Amanda’s at the farmhouse kitchen where her children Nancy and Milo are helping her make the apple pie — with cheese, because in Yorkshire, an apple pie without cheese is like a kiss without the squeeze!
Apple pie with cheese
Prep time: 15 minutes plus 1 hour to chill
Cooking time: 55 minutes
460g plain flour
320g butter, diced
8 tbsp icing sugar
8 dessert apples
4 Bramley apples
75g caster sugar
200g Wensleydale cheese
Small bunch rosemary
A few sprigs of thyme
1 tbsp caster sugar
Thick double cream
1. To make the pastry, place the flour, butter and icing sugar into a food processor and pulse until the mixture resembles breadcrumbs. Add the egg yolks and pulse for a couple of seconds until the dough comes together. Wrap the pastry in cling film and chill in the fridge until needed.
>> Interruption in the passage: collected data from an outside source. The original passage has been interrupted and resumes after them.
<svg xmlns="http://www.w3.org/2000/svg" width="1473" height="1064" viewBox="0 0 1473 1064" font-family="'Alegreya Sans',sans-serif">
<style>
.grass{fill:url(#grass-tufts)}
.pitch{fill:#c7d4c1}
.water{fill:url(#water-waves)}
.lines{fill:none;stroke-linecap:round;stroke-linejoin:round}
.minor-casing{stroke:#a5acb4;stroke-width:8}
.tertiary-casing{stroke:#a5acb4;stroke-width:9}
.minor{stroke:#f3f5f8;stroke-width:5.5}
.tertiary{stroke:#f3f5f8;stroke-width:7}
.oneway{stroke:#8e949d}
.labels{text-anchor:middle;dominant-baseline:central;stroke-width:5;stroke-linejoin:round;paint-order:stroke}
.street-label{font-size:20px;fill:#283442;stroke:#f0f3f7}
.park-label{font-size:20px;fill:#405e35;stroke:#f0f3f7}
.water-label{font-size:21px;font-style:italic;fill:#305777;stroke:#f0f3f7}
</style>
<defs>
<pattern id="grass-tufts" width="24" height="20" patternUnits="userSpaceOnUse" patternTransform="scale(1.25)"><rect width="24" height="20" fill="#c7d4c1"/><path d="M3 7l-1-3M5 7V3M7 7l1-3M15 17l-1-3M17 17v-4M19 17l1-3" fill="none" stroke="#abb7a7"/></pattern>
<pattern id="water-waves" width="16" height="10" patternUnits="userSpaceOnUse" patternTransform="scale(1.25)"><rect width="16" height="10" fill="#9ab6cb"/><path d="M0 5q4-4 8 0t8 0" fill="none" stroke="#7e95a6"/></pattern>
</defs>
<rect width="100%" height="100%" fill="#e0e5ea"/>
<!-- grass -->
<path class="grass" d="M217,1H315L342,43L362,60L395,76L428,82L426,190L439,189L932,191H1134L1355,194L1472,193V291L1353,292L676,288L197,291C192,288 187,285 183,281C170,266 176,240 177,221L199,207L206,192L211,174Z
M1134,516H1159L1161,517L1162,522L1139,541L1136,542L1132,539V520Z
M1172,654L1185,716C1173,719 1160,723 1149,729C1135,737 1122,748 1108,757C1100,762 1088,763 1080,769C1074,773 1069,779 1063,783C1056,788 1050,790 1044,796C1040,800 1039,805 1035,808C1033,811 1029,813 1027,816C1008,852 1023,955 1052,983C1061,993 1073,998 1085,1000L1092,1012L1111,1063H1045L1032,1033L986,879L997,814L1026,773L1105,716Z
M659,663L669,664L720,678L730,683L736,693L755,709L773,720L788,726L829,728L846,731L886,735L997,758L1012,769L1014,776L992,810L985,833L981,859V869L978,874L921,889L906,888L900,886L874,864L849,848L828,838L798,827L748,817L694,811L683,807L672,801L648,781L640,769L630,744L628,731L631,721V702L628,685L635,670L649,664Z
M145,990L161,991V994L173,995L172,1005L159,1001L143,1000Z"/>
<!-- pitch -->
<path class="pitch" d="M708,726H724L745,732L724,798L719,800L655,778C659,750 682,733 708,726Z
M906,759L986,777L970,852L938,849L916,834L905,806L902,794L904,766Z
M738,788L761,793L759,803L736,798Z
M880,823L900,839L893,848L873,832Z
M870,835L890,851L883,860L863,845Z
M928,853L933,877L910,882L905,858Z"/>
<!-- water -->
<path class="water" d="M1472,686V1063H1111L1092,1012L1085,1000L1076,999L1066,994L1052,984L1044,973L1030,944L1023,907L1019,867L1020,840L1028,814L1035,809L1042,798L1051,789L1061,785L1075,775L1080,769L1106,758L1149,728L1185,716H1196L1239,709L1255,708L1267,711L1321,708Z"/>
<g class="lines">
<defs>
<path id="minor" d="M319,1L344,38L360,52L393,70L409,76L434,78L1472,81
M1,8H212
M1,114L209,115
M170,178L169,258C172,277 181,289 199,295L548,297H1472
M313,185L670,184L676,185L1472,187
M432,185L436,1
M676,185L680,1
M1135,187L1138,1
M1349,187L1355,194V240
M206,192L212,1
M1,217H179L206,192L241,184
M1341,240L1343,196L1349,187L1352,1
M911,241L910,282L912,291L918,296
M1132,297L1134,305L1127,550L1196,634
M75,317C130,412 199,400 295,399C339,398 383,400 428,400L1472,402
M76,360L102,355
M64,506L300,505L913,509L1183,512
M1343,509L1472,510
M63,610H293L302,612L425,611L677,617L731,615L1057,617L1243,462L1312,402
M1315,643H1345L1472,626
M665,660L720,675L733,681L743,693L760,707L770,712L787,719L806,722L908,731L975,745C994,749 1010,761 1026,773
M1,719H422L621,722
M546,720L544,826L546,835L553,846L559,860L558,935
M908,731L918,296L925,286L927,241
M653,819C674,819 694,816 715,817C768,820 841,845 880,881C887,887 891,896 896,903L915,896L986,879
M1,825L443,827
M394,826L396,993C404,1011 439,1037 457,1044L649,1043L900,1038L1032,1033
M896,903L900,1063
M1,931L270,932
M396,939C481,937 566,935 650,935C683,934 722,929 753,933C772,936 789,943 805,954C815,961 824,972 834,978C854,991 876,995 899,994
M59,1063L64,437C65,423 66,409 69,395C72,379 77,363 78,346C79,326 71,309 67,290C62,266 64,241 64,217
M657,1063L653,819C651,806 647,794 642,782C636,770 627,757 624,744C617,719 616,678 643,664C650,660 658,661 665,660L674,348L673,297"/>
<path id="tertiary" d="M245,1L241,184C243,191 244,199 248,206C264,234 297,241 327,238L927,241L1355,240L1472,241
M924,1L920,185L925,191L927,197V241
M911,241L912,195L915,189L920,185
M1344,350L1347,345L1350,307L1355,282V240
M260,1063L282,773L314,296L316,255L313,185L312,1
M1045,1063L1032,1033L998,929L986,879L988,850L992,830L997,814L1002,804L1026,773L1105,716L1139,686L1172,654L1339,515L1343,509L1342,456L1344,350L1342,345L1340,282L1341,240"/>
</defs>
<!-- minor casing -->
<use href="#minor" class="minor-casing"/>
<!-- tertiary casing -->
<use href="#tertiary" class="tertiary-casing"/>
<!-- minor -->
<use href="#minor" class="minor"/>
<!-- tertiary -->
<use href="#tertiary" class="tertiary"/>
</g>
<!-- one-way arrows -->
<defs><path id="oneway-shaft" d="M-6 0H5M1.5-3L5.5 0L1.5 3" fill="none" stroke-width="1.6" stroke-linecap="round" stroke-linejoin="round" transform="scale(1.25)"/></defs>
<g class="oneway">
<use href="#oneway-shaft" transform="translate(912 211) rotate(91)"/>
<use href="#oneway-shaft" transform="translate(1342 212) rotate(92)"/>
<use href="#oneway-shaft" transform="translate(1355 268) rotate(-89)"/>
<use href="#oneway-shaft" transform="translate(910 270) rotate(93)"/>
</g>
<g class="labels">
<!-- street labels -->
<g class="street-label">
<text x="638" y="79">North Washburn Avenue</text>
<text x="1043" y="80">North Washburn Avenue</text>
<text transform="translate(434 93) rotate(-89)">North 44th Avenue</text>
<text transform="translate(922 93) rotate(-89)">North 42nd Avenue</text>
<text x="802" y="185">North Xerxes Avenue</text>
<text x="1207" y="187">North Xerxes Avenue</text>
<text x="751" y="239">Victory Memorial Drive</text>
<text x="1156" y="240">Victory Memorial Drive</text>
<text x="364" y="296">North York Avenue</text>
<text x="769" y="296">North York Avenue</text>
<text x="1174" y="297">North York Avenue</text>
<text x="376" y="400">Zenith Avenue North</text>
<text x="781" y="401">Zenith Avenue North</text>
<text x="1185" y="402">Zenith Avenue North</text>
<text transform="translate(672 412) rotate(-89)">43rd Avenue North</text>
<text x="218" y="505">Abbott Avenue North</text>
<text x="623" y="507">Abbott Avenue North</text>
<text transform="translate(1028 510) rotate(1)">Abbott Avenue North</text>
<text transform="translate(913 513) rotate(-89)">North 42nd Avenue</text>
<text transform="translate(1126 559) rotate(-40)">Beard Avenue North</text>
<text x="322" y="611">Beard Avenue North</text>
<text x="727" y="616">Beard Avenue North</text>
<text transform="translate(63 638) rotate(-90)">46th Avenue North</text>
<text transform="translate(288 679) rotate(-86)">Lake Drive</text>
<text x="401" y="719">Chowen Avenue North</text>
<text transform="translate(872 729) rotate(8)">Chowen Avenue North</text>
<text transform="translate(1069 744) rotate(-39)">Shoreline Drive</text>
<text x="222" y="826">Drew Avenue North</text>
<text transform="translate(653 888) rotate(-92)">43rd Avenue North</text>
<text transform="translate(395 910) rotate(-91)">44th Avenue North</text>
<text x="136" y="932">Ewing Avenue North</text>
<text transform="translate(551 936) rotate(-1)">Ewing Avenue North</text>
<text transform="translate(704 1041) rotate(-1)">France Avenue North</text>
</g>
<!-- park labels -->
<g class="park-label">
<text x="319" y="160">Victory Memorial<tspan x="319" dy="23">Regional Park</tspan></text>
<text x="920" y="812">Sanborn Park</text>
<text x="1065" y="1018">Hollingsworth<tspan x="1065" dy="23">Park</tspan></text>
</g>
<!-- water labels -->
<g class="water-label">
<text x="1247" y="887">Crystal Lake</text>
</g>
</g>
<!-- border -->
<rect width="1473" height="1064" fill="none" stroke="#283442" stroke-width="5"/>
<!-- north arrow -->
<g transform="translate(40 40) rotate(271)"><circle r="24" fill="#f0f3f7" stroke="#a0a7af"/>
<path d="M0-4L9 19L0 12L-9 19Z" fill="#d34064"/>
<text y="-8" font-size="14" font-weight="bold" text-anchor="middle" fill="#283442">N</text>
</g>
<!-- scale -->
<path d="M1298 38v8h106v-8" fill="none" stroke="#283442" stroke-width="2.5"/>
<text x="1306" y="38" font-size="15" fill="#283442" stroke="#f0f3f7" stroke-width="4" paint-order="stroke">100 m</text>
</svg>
2. Meanwhile peel, core and slice the apples and transfer to a large pan. Sprinkle over half of the sugar and heat the apples gently until the sugar dissolves. Simmer gently for about 15 minutes until the apples soften. Add more sugar to taste.
3. Transfer the apples to a bowl and allow to cool, then chill in the fridge until needed
4. Heat the oven to 190C/fan 170C/gas 5. Lightly beat the egg with a fork for the egg wash.
5. Roll out two thirds of the pastry on a lightly floured surface and use this to line a lightly buttered 28cm deep pie dish, leaving a slight overhang
6. Spoon the apples into the base, crumble over the cheese and scatter over the herbs
7. Roll out the remaining pastry to top the pie then trim and crimp the edges. Brush the egg wash over the pie and sprinkle with sugar then bake for 35-40 minutes until the pie is golden.